» **Alıştırma hakkında**: Orta Koridor ve Türkiye'nin lojistik hedefleri üzerine olan aşağıdaki metni, son cümlesinden sonrasını yazarak sürdürün.

» **Seçilmiş bölüm**:
Bu vizyon, Türkiye'yi uluslararası yatırımcılar için de bir mıknatıs haline getirebilir. "Çok uluslu şirketler, tedarik zincirlerini çeşitlendirmek ve üretim merkezlerini pazarlara yakınlaştırmak istiyor" diyen Günal, "Türkiye; dijital altyapısı tamamlanmış, şeffaf ve öngörülebilir bir Orta Koridor ile bu şirketler için hem üretim hem de dağıtım için ideal bir bölgesel merkez olabilir. Bu, sadece lojistik değil, doğrudan yabancı üretim yatırımlarını da ülkemize çekmek demektir" ifadelerini kullandı.
BAŞARININ İKİ ANAHTARI
Peki, Türkiye bu büyük vizyonu hayata geçirmeye ne kadar hazır? Günal, son yıllarda yapılan önemli altyapı yatırımlarını takdir etmekle birlikte, potansiyeli tam olarak karşılamak için kritik eksiklerin altını çiziyor. Günal, "Demiryollarında farklı hatlar arası geçişlerde tam entegrasyonu sağlamalı ve kesintisiz blok tren kapasitesini artırmalıyız. Limanlarımızı, yükü hızla iç bölgelere taşıyacak 'kuru limanlar' (kara içi gümrük kapıları) ile çok daha verimli bir şekilde entegre etmeliyiz" diyerek, geçiş hatlarının önemine dikkat çekiyor.

» **Kaynak veriler**:
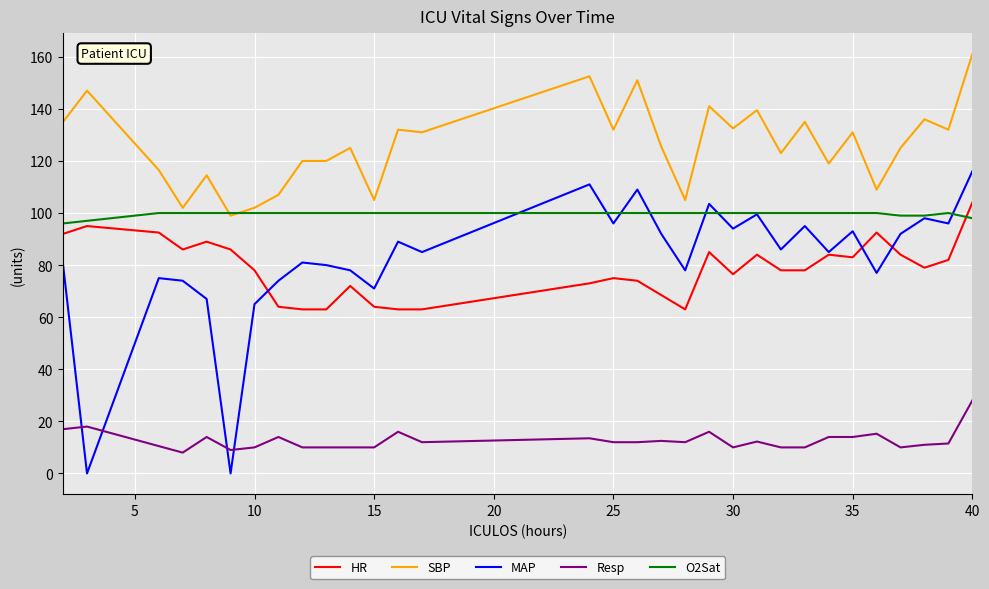

True or false: SBP and Resp intersect in this chart.

False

» **Görev çıktısı**:
Ancak Günal'a göre en kritik ve acil yatırım alanı "dijital omurga"dır. "Tek pencere gümrük sistemleri, tüm paydaşların anlık veri paylaşabildiği ortak platformlar ve yükün baştan sona gerçek zamanlı takibi olmadan bu hattı 21. yüzyıl standartlarında etkin bir şekilde işletemeyiz. Dijitalleşme, bu projenin çimentosudur."
Bu devasa projenin başarısı için bir diğer olmazsa olmaz ise koordinasyon. Günal, farklı kurumların kendi ajandalarıyla hareket etmesi durumunda verimliliğin sağlanamayacağını belirterek, "Bakanlıklar, özel sektör temsilcileri, STK’lar ve akademinin aynı masada oturduğu, ortak akılla strateji ve öncelikleri belirleyen bir 'ulusal koordinasyon kurulu' hayati önem taşıyor. TEDAR gibi kuruluşların görevi ise bu süreçte uluslararası standartları belirlemek, eğitimlerle sektörün yetkinliğini artırmak ve tüm paydaşların aynı dili konuşmasını sağlamaktır" ifadelerini kullandı.
İNSAN VE TEKNOLOJİ ODAKLI BİR LİDERLİK!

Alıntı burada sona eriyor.